Abstract: A conventional textbook prescription for building good predictive models is to split the data into three parts: training set (for model fitting), validation set (for model selection), and test set (for final model assessment). However in practice searching for the best predictive model is often an iterative and continuous process. Predictive models can potentially evolve over time as developers improve their performance either by acquiring new data or improving the existing model. In this talk we will discuss some of the challenges such scenarios and propose a few solutions to safeguard the bias due to the repeated use of the existing validation or the test set.

(Joint work with Amrita Saha, IBM Research)

References:
  1. Data Split Strategies for Evolving Predictive Models.
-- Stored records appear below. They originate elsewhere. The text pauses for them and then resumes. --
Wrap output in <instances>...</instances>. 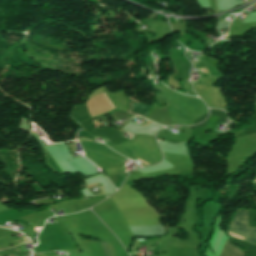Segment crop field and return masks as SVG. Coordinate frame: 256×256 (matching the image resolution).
I'll return each instance as SVG.
<instances>
[{"instance_id":"8a807250","label":"crop field","mask_w":256,"mask_h":256,"mask_svg":"<svg viewBox=\"0 0 256 256\" xmlns=\"http://www.w3.org/2000/svg\"><path fill=\"white\" fill-rule=\"evenodd\" d=\"M235 234H239L242 236L247 237L245 239V237L239 236V235H235ZM229 234L232 237H236L239 239H242L247 242L253 243L256 245V229L255 228H248V223H247V211H243V210H238L237 214L235 215L231 226L229 228Z\"/></svg>"},{"instance_id":"ac0d7876","label":"crop field","mask_w":256,"mask_h":256,"mask_svg":"<svg viewBox=\"0 0 256 256\" xmlns=\"http://www.w3.org/2000/svg\"><path fill=\"white\" fill-rule=\"evenodd\" d=\"M220 256H246L241 250L231 245L229 239Z\"/></svg>"},{"instance_id":"34b2d1b8","label":"crop field","mask_w":256,"mask_h":256,"mask_svg":"<svg viewBox=\"0 0 256 256\" xmlns=\"http://www.w3.org/2000/svg\"><path fill=\"white\" fill-rule=\"evenodd\" d=\"M101 244H102V248L104 251V256H109V249H108L107 245L104 243H101Z\"/></svg>"},{"instance_id":"412701ff","label":"crop field","mask_w":256,"mask_h":256,"mask_svg":"<svg viewBox=\"0 0 256 256\" xmlns=\"http://www.w3.org/2000/svg\"><path fill=\"white\" fill-rule=\"evenodd\" d=\"M102 94H103V96L105 97V99L107 100V102L109 103V105L111 106V108L114 109L113 106L111 105V103L108 101V99H107L106 96L104 95V93H102Z\"/></svg>"}]
</instances>
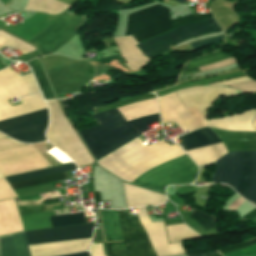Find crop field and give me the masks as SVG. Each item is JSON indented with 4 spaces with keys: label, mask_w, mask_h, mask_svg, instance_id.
Masks as SVG:
<instances>
[{
    "label": "crop field",
    "mask_w": 256,
    "mask_h": 256,
    "mask_svg": "<svg viewBox=\"0 0 256 256\" xmlns=\"http://www.w3.org/2000/svg\"><path fill=\"white\" fill-rule=\"evenodd\" d=\"M213 131L229 152L256 151V132ZM215 165L211 183H226L256 205V152L229 153L215 161Z\"/></svg>",
    "instance_id": "1"
},
{
    "label": "crop field",
    "mask_w": 256,
    "mask_h": 256,
    "mask_svg": "<svg viewBox=\"0 0 256 256\" xmlns=\"http://www.w3.org/2000/svg\"><path fill=\"white\" fill-rule=\"evenodd\" d=\"M142 143L137 138L97 163L117 177L132 183L145 171L185 154L177 144L171 146L163 140L149 146Z\"/></svg>",
    "instance_id": "2"
},
{
    "label": "crop field",
    "mask_w": 256,
    "mask_h": 256,
    "mask_svg": "<svg viewBox=\"0 0 256 256\" xmlns=\"http://www.w3.org/2000/svg\"><path fill=\"white\" fill-rule=\"evenodd\" d=\"M99 126L79 132L88 149L99 160L159 121L158 114L127 122L117 109L92 115Z\"/></svg>",
    "instance_id": "3"
},
{
    "label": "crop field",
    "mask_w": 256,
    "mask_h": 256,
    "mask_svg": "<svg viewBox=\"0 0 256 256\" xmlns=\"http://www.w3.org/2000/svg\"><path fill=\"white\" fill-rule=\"evenodd\" d=\"M94 223L27 231L28 246L91 236ZM90 238L29 247L31 256H57L87 250Z\"/></svg>",
    "instance_id": "4"
},
{
    "label": "crop field",
    "mask_w": 256,
    "mask_h": 256,
    "mask_svg": "<svg viewBox=\"0 0 256 256\" xmlns=\"http://www.w3.org/2000/svg\"><path fill=\"white\" fill-rule=\"evenodd\" d=\"M39 91L32 74L20 77L10 68L0 71V113L6 118L45 109L40 93L20 97L22 104L11 107L8 100L16 96ZM0 114V120H4Z\"/></svg>",
    "instance_id": "5"
},
{
    "label": "crop field",
    "mask_w": 256,
    "mask_h": 256,
    "mask_svg": "<svg viewBox=\"0 0 256 256\" xmlns=\"http://www.w3.org/2000/svg\"><path fill=\"white\" fill-rule=\"evenodd\" d=\"M212 14L191 15L171 20L170 11L164 6L136 12L129 15L127 28L124 35L132 34L139 43L153 38L165 31L187 23L211 18Z\"/></svg>",
    "instance_id": "6"
},
{
    "label": "crop field",
    "mask_w": 256,
    "mask_h": 256,
    "mask_svg": "<svg viewBox=\"0 0 256 256\" xmlns=\"http://www.w3.org/2000/svg\"><path fill=\"white\" fill-rule=\"evenodd\" d=\"M47 104L50 110V125L46 137L50 143L69 155L78 167L90 164L92 159L64 117L57 101H47Z\"/></svg>",
    "instance_id": "7"
},
{
    "label": "crop field",
    "mask_w": 256,
    "mask_h": 256,
    "mask_svg": "<svg viewBox=\"0 0 256 256\" xmlns=\"http://www.w3.org/2000/svg\"><path fill=\"white\" fill-rule=\"evenodd\" d=\"M197 170V166L185 154L144 173L133 184L164 192L167 185L193 182Z\"/></svg>",
    "instance_id": "8"
},
{
    "label": "crop field",
    "mask_w": 256,
    "mask_h": 256,
    "mask_svg": "<svg viewBox=\"0 0 256 256\" xmlns=\"http://www.w3.org/2000/svg\"><path fill=\"white\" fill-rule=\"evenodd\" d=\"M123 243L129 256H156L137 216L126 210L117 211ZM122 242L106 243L109 256H128Z\"/></svg>",
    "instance_id": "9"
},
{
    "label": "crop field",
    "mask_w": 256,
    "mask_h": 256,
    "mask_svg": "<svg viewBox=\"0 0 256 256\" xmlns=\"http://www.w3.org/2000/svg\"><path fill=\"white\" fill-rule=\"evenodd\" d=\"M210 24H213L212 26ZM221 31L214 19L191 23L176 28L162 36L146 41L137 47L150 59L169 50V46L201 34Z\"/></svg>",
    "instance_id": "10"
},
{
    "label": "crop field",
    "mask_w": 256,
    "mask_h": 256,
    "mask_svg": "<svg viewBox=\"0 0 256 256\" xmlns=\"http://www.w3.org/2000/svg\"><path fill=\"white\" fill-rule=\"evenodd\" d=\"M48 124L47 110H41L0 122V131L26 143L45 141Z\"/></svg>",
    "instance_id": "11"
},
{
    "label": "crop field",
    "mask_w": 256,
    "mask_h": 256,
    "mask_svg": "<svg viewBox=\"0 0 256 256\" xmlns=\"http://www.w3.org/2000/svg\"><path fill=\"white\" fill-rule=\"evenodd\" d=\"M50 166L33 145L0 151V173L3 177Z\"/></svg>",
    "instance_id": "12"
},
{
    "label": "crop field",
    "mask_w": 256,
    "mask_h": 256,
    "mask_svg": "<svg viewBox=\"0 0 256 256\" xmlns=\"http://www.w3.org/2000/svg\"><path fill=\"white\" fill-rule=\"evenodd\" d=\"M84 19V17L64 13L30 42L37 45L42 56L51 54L76 34L74 29Z\"/></svg>",
    "instance_id": "13"
},
{
    "label": "crop field",
    "mask_w": 256,
    "mask_h": 256,
    "mask_svg": "<svg viewBox=\"0 0 256 256\" xmlns=\"http://www.w3.org/2000/svg\"><path fill=\"white\" fill-rule=\"evenodd\" d=\"M163 123L175 122L183 130L193 131L206 123L197 109L184 108L175 93L158 98Z\"/></svg>",
    "instance_id": "14"
},
{
    "label": "crop field",
    "mask_w": 256,
    "mask_h": 256,
    "mask_svg": "<svg viewBox=\"0 0 256 256\" xmlns=\"http://www.w3.org/2000/svg\"><path fill=\"white\" fill-rule=\"evenodd\" d=\"M177 96L185 107L194 106L204 119H208L207 110L214 99L224 95H236L233 89L193 87L176 92Z\"/></svg>",
    "instance_id": "15"
},
{
    "label": "crop field",
    "mask_w": 256,
    "mask_h": 256,
    "mask_svg": "<svg viewBox=\"0 0 256 256\" xmlns=\"http://www.w3.org/2000/svg\"><path fill=\"white\" fill-rule=\"evenodd\" d=\"M138 217L150 239L157 256L184 253L182 243L168 245L163 222L151 223L144 208H136Z\"/></svg>",
    "instance_id": "16"
},
{
    "label": "crop field",
    "mask_w": 256,
    "mask_h": 256,
    "mask_svg": "<svg viewBox=\"0 0 256 256\" xmlns=\"http://www.w3.org/2000/svg\"><path fill=\"white\" fill-rule=\"evenodd\" d=\"M255 115L256 110L253 109L234 115L205 121L207 125L212 128L230 131H255L254 127L252 126Z\"/></svg>",
    "instance_id": "17"
},
{
    "label": "crop field",
    "mask_w": 256,
    "mask_h": 256,
    "mask_svg": "<svg viewBox=\"0 0 256 256\" xmlns=\"http://www.w3.org/2000/svg\"><path fill=\"white\" fill-rule=\"evenodd\" d=\"M123 185L128 208L161 204L166 200L164 195L125 183Z\"/></svg>",
    "instance_id": "18"
},
{
    "label": "crop field",
    "mask_w": 256,
    "mask_h": 256,
    "mask_svg": "<svg viewBox=\"0 0 256 256\" xmlns=\"http://www.w3.org/2000/svg\"><path fill=\"white\" fill-rule=\"evenodd\" d=\"M128 62L130 70L142 68L149 60L134 46L138 44L131 36L113 39Z\"/></svg>",
    "instance_id": "19"
},
{
    "label": "crop field",
    "mask_w": 256,
    "mask_h": 256,
    "mask_svg": "<svg viewBox=\"0 0 256 256\" xmlns=\"http://www.w3.org/2000/svg\"><path fill=\"white\" fill-rule=\"evenodd\" d=\"M21 230L22 226L14 201L0 202V236Z\"/></svg>",
    "instance_id": "20"
},
{
    "label": "crop field",
    "mask_w": 256,
    "mask_h": 256,
    "mask_svg": "<svg viewBox=\"0 0 256 256\" xmlns=\"http://www.w3.org/2000/svg\"><path fill=\"white\" fill-rule=\"evenodd\" d=\"M1 256H30L23 231L0 237Z\"/></svg>",
    "instance_id": "21"
},
{
    "label": "crop field",
    "mask_w": 256,
    "mask_h": 256,
    "mask_svg": "<svg viewBox=\"0 0 256 256\" xmlns=\"http://www.w3.org/2000/svg\"><path fill=\"white\" fill-rule=\"evenodd\" d=\"M181 138L185 151L221 142L209 128L195 130Z\"/></svg>",
    "instance_id": "22"
},
{
    "label": "crop field",
    "mask_w": 256,
    "mask_h": 256,
    "mask_svg": "<svg viewBox=\"0 0 256 256\" xmlns=\"http://www.w3.org/2000/svg\"><path fill=\"white\" fill-rule=\"evenodd\" d=\"M192 160L198 165L207 164L217 160L218 158L225 155L227 152L223 143L199 148L186 152Z\"/></svg>",
    "instance_id": "23"
},
{
    "label": "crop field",
    "mask_w": 256,
    "mask_h": 256,
    "mask_svg": "<svg viewBox=\"0 0 256 256\" xmlns=\"http://www.w3.org/2000/svg\"><path fill=\"white\" fill-rule=\"evenodd\" d=\"M118 110L127 121L149 114L158 113L156 98L140 101L132 105L118 108Z\"/></svg>",
    "instance_id": "24"
},
{
    "label": "crop field",
    "mask_w": 256,
    "mask_h": 256,
    "mask_svg": "<svg viewBox=\"0 0 256 256\" xmlns=\"http://www.w3.org/2000/svg\"><path fill=\"white\" fill-rule=\"evenodd\" d=\"M106 242L122 241L116 211L100 210Z\"/></svg>",
    "instance_id": "25"
},
{
    "label": "crop field",
    "mask_w": 256,
    "mask_h": 256,
    "mask_svg": "<svg viewBox=\"0 0 256 256\" xmlns=\"http://www.w3.org/2000/svg\"><path fill=\"white\" fill-rule=\"evenodd\" d=\"M229 57H231V56L223 53L220 50V51L205 55L203 57L193 59L186 64L181 75H187V74H193V73L200 72V70L197 67L207 65L210 63H214V62H218V61H221V60L229 58Z\"/></svg>",
    "instance_id": "26"
},
{
    "label": "crop field",
    "mask_w": 256,
    "mask_h": 256,
    "mask_svg": "<svg viewBox=\"0 0 256 256\" xmlns=\"http://www.w3.org/2000/svg\"><path fill=\"white\" fill-rule=\"evenodd\" d=\"M52 215L49 211L20 216L24 231L51 227L48 216Z\"/></svg>",
    "instance_id": "27"
},
{
    "label": "crop field",
    "mask_w": 256,
    "mask_h": 256,
    "mask_svg": "<svg viewBox=\"0 0 256 256\" xmlns=\"http://www.w3.org/2000/svg\"><path fill=\"white\" fill-rule=\"evenodd\" d=\"M76 168H77V166L74 163H71V164L52 167V168H48V169L38 170V171H34V172L24 173V174H20V175L10 176V177H6L5 179L8 183H11V182H15V181H20V180L39 177V176H43V175L53 174V173H57V172L72 170V169H76Z\"/></svg>",
    "instance_id": "28"
},
{
    "label": "crop field",
    "mask_w": 256,
    "mask_h": 256,
    "mask_svg": "<svg viewBox=\"0 0 256 256\" xmlns=\"http://www.w3.org/2000/svg\"><path fill=\"white\" fill-rule=\"evenodd\" d=\"M27 64L32 68L45 100L54 99L55 97L52 93V90L43 72V69L41 67L39 60L38 59L32 60L27 62Z\"/></svg>",
    "instance_id": "29"
},
{
    "label": "crop field",
    "mask_w": 256,
    "mask_h": 256,
    "mask_svg": "<svg viewBox=\"0 0 256 256\" xmlns=\"http://www.w3.org/2000/svg\"><path fill=\"white\" fill-rule=\"evenodd\" d=\"M170 243L200 237L197 233L185 226V224L166 226Z\"/></svg>",
    "instance_id": "30"
},
{
    "label": "crop field",
    "mask_w": 256,
    "mask_h": 256,
    "mask_svg": "<svg viewBox=\"0 0 256 256\" xmlns=\"http://www.w3.org/2000/svg\"><path fill=\"white\" fill-rule=\"evenodd\" d=\"M64 179H67V178H66L65 173L62 172V173H58V174L48 175V176L34 178V179H30V180H25V181H20V182H16V183H11L10 186L13 188V190H16V189L26 188V187H30V186L45 184V183L58 181V180H64Z\"/></svg>",
    "instance_id": "31"
},
{
    "label": "crop field",
    "mask_w": 256,
    "mask_h": 256,
    "mask_svg": "<svg viewBox=\"0 0 256 256\" xmlns=\"http://www.w3.org/2000/svg\"><path fill=\"white\" fill-rule=\"evenodd\" d=\"M244 75L245 74L243 72H240V73L226 75V76H222V77H218V78H212V79H206V80H201V81L192 82V83L180 84V85H176V86H174L172 88H169V89L158 91V92H156V94H157L158 97H160L162 95H166V94H168L170 92H173V91H176V90H180V89H183V88L193 87V86H200L202 84L214 83V82L222 81V80H225V79H229V78H233V77H239V76H244Z\"/></svg>",
    "instance_id": "32"
},
{
    "label": "crop field",
    "mask_w": 256,
    "mask_h": 256,
    "mask_svg": "<svg viewBox=\"0 0 256 256\" xmlns=\"http://www.w3.org/2000/svg\"><path fill=\"white\" fill-rule=\"evenodd\" d=\"M49 218L52 227L87 223L83 212Z\"/></svg>",
    "instance_id": "33"
},
{
    "label": "crop field",
    "mask_w": 256,
    "mask_h": 256,
    "mask_svg": "<svg viewBox=\"0 0 256 256\" xmlns=\"http://www.w3.org/2000/svg\"><path fill=\"white\" fill-rule=\"evenodd\" d=\"M7 45H9L14 50L18 48L23 54L35 50L32 46L0 31V48Z\"/></svg>",
    "instance_id": "34"
},
{
    "label": "crop field",
    "mask_w": 256,
    "mask_h": 256,
    "mask_svg": "<svg viewBox=\"0 0 256 256\" xmlns=\"http://www.w3.org/2000/svg\"><path fill=\"white\" fill-rule=\"evenodd\" d=\"M192 219H194L196 222H198L203 230L215 228L214 220L215 218L213 216H208L196 209L192 211V213L188 216Z\"/></svg>",
    "instance_id": "35"
},
{
    "label": "crop field",
    "mask_w": 256,
    "mask_h": 256,
    "mask_svg": "<svg viewBox=\"0 0 256 256\" xmlns=\"http://www.w3.org/2000/svg\"><path fill=\"white\" fill-rule=\"evenodd\" d=\"M154 97H155L154 94H148V95H143V96H139V97H136V98H132V99H129V100H126V101H122V102H119L117 104H113V105H109V106H103V107H96V108H93V109H94L95 113H97V112H101V111L121 107V106H124V105L135 103V102L140 101V100L150 99V98H154Z\"/></svg>",
    "instance_id": "36"
},
{
    "label": "crop field",
    "mask_w": 256,
    "mask_h": 256,
    "mask_svg": "<svg viewBox=\"0 0 256 256\" xmlns=\"http://www.w3.org/2000/svg\"><path fill=\"white\" fill-rule=\"evenodd\" d=\"M17 195L8 185L4 178L0 179V200L16 198Z\"/></svg>",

Vikas C. Raykar and Amrita Saha, ECML-PKDD 2015
  2. The reusable holdout: Preserving validity in adaptive data analysis. Cynthia Dwork et al, Science 2015
Shirish Shevade
Indian Institute of Science

Title: Optimization Algorithms for Large-Scale Machine Learning

Abstract: Optimization techniques have played an important role in machine learning, especially after the inception of support vector machines (SVMs). The classical convex quadratic programming problem of SVM and its variants continue to attract both the Optimization and Machine Learning communities. In this talk, we review some efficient optimization algorithms designed to solve such quadratic programming problems. These algorithms are simple, easy to implement and do not require any sophisticated mathematical libraries. We will also discuss about the issues involved when the problems have large size and present some solution approaches for such problems.
Parag Singla
Indian Institute of Technology Delhi

Title: Exploiting Contextual Symmetries in Statistical (Relational) Models

Abstract: Several domains of interest including those in social network analysis, biology, vision, NLP and IE need to represent the underlying relational structure as well as model uncertainty. Statistical relational models such as Markov logic achieve this by combining the power of relational representations (e.g. first-order logic) with statistical models (e.g. Markov networks). To efficiently perform reasoning in these models, lifted inference exploits the underlying symmetry by grouping together objects (or states) which behave similar to each other, and hence, have the same associated probabilities. In this talk, starting with the background on Markov logic, we will look at the novel idea of lifting using contextual symmetries i.e. symmetries available only under specific assignments to a subset of variables. We will formally define what contextual symmetries are and then proceed to describe their use in lifting a general purpose MCMC sampler for graphical models. We will present our evaluation on two representative domains followed by directions for future work. The work presented here has been accepted for publication at IJCAI 2016.